1. Green light for Devonte Green?

Senior Devonte Green had the game of his career last year against the Ohio State Buckeyes in the Big Ten tournament. He was solely responsible for keeping the margin respectable as the rest of the offense sputtered up north in the United Center. Green shot an incredible 8 of 10 from behind the arc, which was good for then career high of 26 points, and he was by far the best player for Indiana that afternoon.

Green played somewhat limited minutes. There is speculation that he may have been a little bit banged up, but his 20 minutes against Northwestern was the second lowest usage he has seen all season. If Indiana is looking for the upset victory, Green has to perform much better than his one-point game against Northwestern with minutes on the floor.

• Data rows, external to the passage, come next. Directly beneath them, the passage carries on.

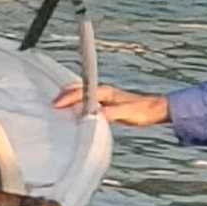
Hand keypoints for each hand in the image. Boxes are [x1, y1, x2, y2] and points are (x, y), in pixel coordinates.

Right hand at [55, 81, 170, 127]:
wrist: (155, 110)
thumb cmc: (142, 111)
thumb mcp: (126, 113)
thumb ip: (110, 113)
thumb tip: (93, 116)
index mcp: (105, 92)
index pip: (82, 93)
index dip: (68, 98)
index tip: (56, 105)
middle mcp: (103, 92)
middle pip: (78, 90)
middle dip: (64, 95)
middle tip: (51, 104)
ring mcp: (104, 98)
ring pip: (81, 94)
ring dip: (69, 98)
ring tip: (57, 106)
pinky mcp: (106, 104)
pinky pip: (87, 101)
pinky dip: (77, 104)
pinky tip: (74, 112)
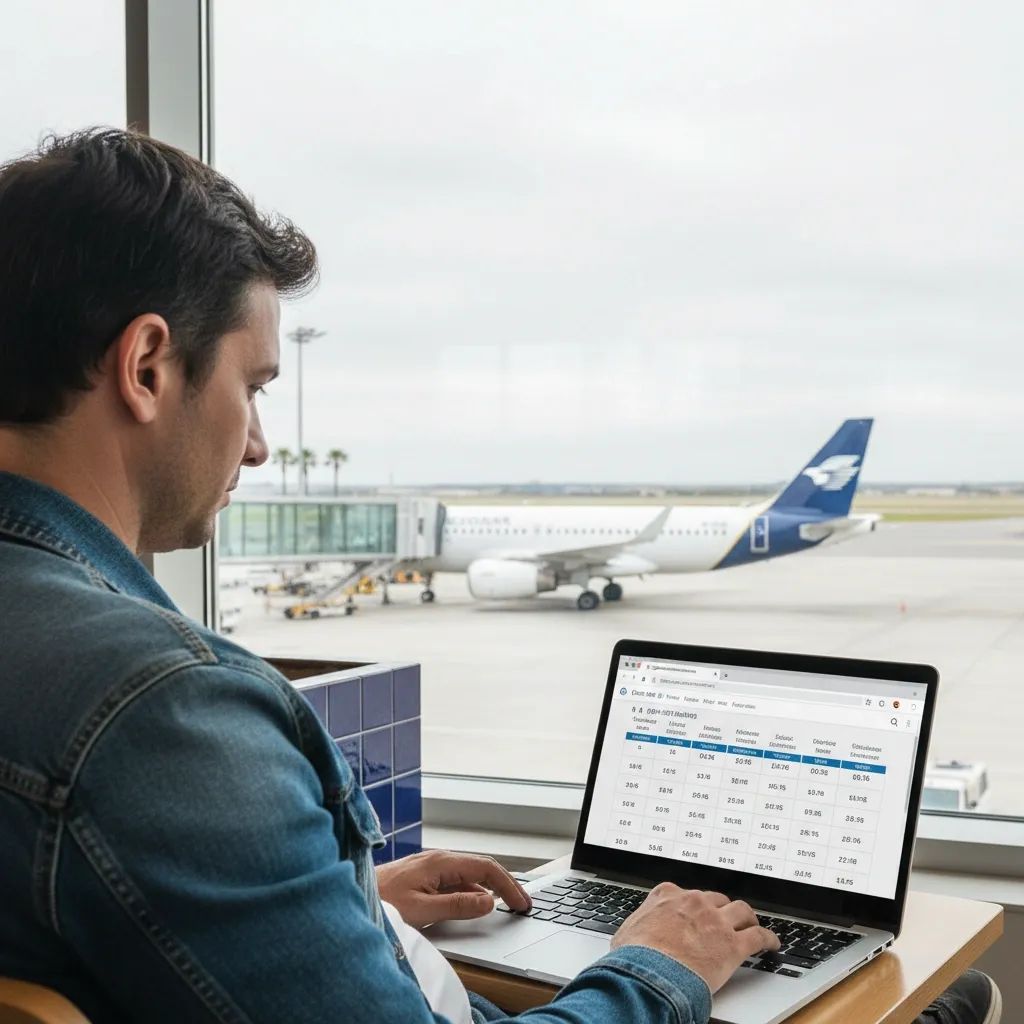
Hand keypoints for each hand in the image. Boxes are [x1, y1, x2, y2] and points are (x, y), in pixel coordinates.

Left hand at [376, 850, 531, 927]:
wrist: (353, 894)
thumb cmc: (381, 902)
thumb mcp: (422, 910)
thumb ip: (457, 906)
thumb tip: (488, 902)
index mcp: (441, 862)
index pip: (485, 868)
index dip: (508, 885)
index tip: (522, 903)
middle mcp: (438, 860)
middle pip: (481, 868)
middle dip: (505, 884)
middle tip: (523, 904)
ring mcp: (431, 867)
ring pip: (470, 874)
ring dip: (491, 888)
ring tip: (508, 903)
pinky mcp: (424, 877)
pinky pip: (457, 881)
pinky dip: (474, 891)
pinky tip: (478, 903)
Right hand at [611, 883, 778, 992]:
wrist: (648, 973)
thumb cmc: (634, 956)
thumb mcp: (629, 931)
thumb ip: (640, 925)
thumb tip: (634, 936)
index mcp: (668, 895)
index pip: (687, 894)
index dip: (695, 905)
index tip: (698, 911)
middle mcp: (694, 901)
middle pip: (716, 899)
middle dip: (721, 909)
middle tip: (726, 920)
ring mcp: (715, 921)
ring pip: (741, 911)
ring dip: (748, 918)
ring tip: (752, 924)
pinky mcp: (732, 944)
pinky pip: (758, 936)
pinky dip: (769, 939)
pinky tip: (772, 944)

2. What does Archie Miller’s shortened rotation look like?

The 11-man rotation was an interesting concept. The Hoosiers have the depth and all 11 scholarship players serve a unique purpose on the roster — that’s why they are on the roster. However, Indiana head coach Miller acknowledges the issue with having such a long bench: the players are unable to establish themselves in the game before they are rotated out.

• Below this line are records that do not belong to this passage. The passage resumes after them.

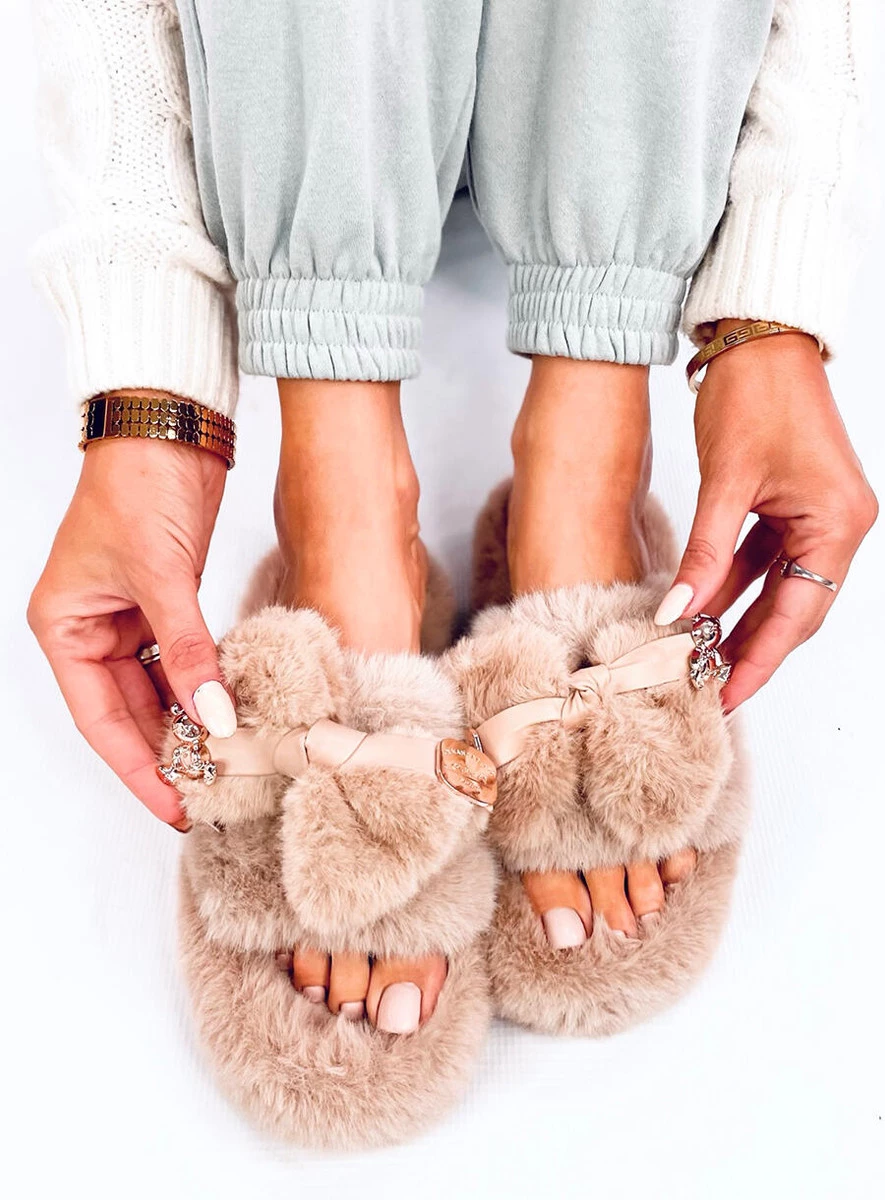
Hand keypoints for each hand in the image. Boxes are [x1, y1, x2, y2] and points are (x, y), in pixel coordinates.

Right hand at [28, 422, 233, 826]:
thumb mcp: (161, 576)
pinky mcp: (169, 603)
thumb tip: (215, 718)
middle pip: (131, 713)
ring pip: (162, 691)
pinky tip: (233, 713)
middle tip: (213, 793)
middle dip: (170, 751)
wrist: (172, 426)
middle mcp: (93, 629)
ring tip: (229, 764)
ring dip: (193, 722)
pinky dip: (207, 687)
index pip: (100, 718)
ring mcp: (132, 618)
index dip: (136, 766)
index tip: (172, 805)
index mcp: (65, 627)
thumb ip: (189, 651)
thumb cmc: (138, 484)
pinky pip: (186, 662)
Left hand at [656, 321, 877, 710]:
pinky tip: (701, 609)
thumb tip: (677, 613)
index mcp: (838, 523)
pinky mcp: (792, 504)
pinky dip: (733, 584)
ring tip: (697, 656)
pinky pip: (764, 559)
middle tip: (704, 685)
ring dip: (738, 619)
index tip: (724, 695)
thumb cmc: (756, 393)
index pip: (797, 614)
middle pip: (792, 607)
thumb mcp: (726, 483)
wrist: (759, 335)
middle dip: (748, 647)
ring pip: (776, 587)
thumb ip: (705, 555)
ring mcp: (817, 515)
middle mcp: (838, 525)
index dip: (759, 659)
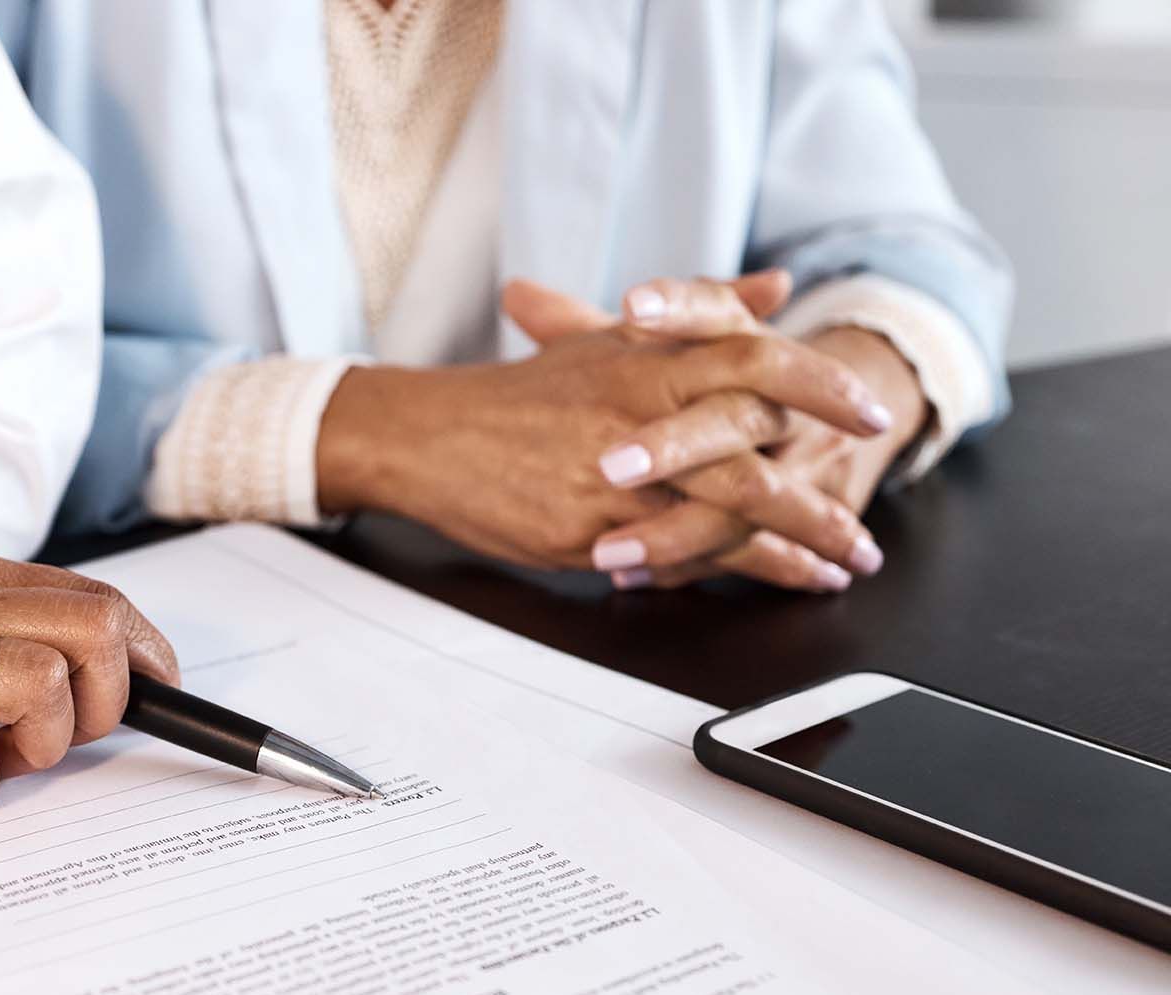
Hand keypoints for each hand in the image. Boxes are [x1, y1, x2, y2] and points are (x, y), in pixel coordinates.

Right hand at [314, 281, 889, 570]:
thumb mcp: (614, 338)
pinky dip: (736, 570)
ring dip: (797, 541)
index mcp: (648, 355)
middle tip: (869, 528)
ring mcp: (617, 471)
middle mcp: (639, 407)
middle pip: (757, 444)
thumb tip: (777, 284)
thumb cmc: (524, 394)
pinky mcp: (591, 525)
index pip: (755, 358)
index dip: (822, 385)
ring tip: (843, 564)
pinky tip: (777, 582)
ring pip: (727, 506)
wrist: (432, 436)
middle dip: (822, 492)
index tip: (870, 414)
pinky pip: (679, 554)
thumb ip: (705, 309)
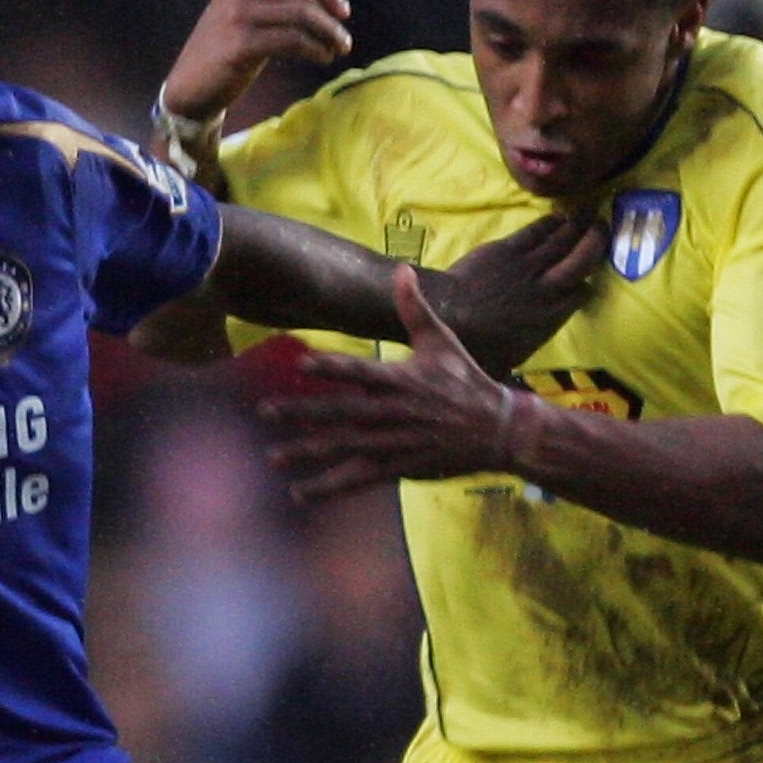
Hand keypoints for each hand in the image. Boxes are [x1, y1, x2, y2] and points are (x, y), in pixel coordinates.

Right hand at [161, 0, 351, 123]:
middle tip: (344, 41)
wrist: (190, 85)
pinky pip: (292, 41)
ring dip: (327, 36)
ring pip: (302, 16)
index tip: (343, 13)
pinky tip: (322, 59)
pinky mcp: (241, 45)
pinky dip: (314, 50)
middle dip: (331, 18)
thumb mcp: (255, 7)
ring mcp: (238, 15)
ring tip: (337, 52)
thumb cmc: (227, 46)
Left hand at [261, 268, 522, 505]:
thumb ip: (414, 308)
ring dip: (309, 453)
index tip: (301, 364)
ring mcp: (396, 442)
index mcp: (402, 379)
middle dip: (303, 413)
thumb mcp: (442, 340)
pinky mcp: (399, 467)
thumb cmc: (466, 380)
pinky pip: (359, 479)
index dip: (333, 368)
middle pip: (343, 413)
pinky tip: (300, 493)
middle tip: (265, 411)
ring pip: (347, 449)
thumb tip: (402, 269)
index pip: (361, 372)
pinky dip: (330, 487)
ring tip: (274, 456)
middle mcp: (395, 412)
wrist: (497, 429)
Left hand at [422, 210, 605, 374]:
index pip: (581, 294)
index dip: (587, 284)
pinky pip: (537, 231)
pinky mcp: (509, 249)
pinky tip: (557, 215)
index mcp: (550, 319)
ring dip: (579, 224)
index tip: (587, 278)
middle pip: (582, 259)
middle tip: (604, 228)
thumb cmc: (475, 349)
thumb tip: (517, 376)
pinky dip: (550, 222)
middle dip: (597, 241)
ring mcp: (529, 266)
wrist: (450, 318)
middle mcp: (548, 289)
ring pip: (563, 239)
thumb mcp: (506, 364)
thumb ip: (523, 352)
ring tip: (591, 213)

You benefit with a deeper bench because players can rest and get back on the floor. For the Hoosiers, the concerns are the level of energy. At least in the past six or seven games, Indiana has not been able to wake up. Even for flashes when they have bursts of energy, the performance is usually quickly followed by a long stretch of offensive drought or defensive lapses.

Archie Miller is going to start using the bench as a motivator. Leashes are going to get tighter, and if you do not play well or up to his standards, you’ll expect to sit out entire games instead of just stretches of games. Against the Wildcats, Indiana used De’Ron Davis, Race Thompson, Damezi Anderson, and Jerome Hunter in just single digit minutes.

3. Matching up against Kaleb Wesson

The Hoosiers have more frontcourt options to throw at Kaleb Wesson on this 2019-2020 roster. De’Ron Davis was one of the main defenders against Wesson and he did fairly well against him last season. Unfortunately with foul trouble and general conditioning, De’Ron had to be replaced for other players that did not do as well against Kaleb.

Miller has a number of frontcourt options to throw at Wesson with Joey Brunk being the most likely starter to face up against Kaleb. If the Hoosiers are able to deny him the entry passes and reasonably contest on three point attempts, they’ll at least be able to keep the game manageable. We’ve seen the offense shift heavily towards the guards when Kaleb Wesson struggles.

4. The Saturday afternoon crowd and a potential special guest

Talk around town is that the Hoosiers may get a special visitor on Saturday against Ohio State. Whether or not that actually happens, Indiana got a definite boost when the crowd was involved against Northwestern. But the crowd was rarely given a reason to get involved.

Being down for nearly 20 minutes, the Hoosiers could hear themselves think given the quietness of a shocked crowd at Simon Skjodt Assembly Hall. During a Northwestern 10-point run, you could even hear boos that may or may not have been directed at the officials.

Assembly Hall is a special place when important games come to town, and it creates a very difficult environment for opposing teams. This slumping Hoosiers team in particular could really use all the help they can get, whether or not it comes from the crowd or a former legend.

5. Leaning on the defense to get the win

Ohio State has been struggling offensively in their prior three games, and as mentioned earlier, they have been unable to muster up more than 60 points in each of the last three contests. The Hoosiers have been one of the worst teams in conference play when it comes to defense, but they have shown spurts of how their size can create incredible disruption for opponents.

The path to victory for the Hoosiers involves Indiana taking advantage of an Ohio State team that has been stagnant on offense, specifically in road environments. The talent is there for the Hoosiers, but is the motivation and energy there as well? We’ll find out on Saturday.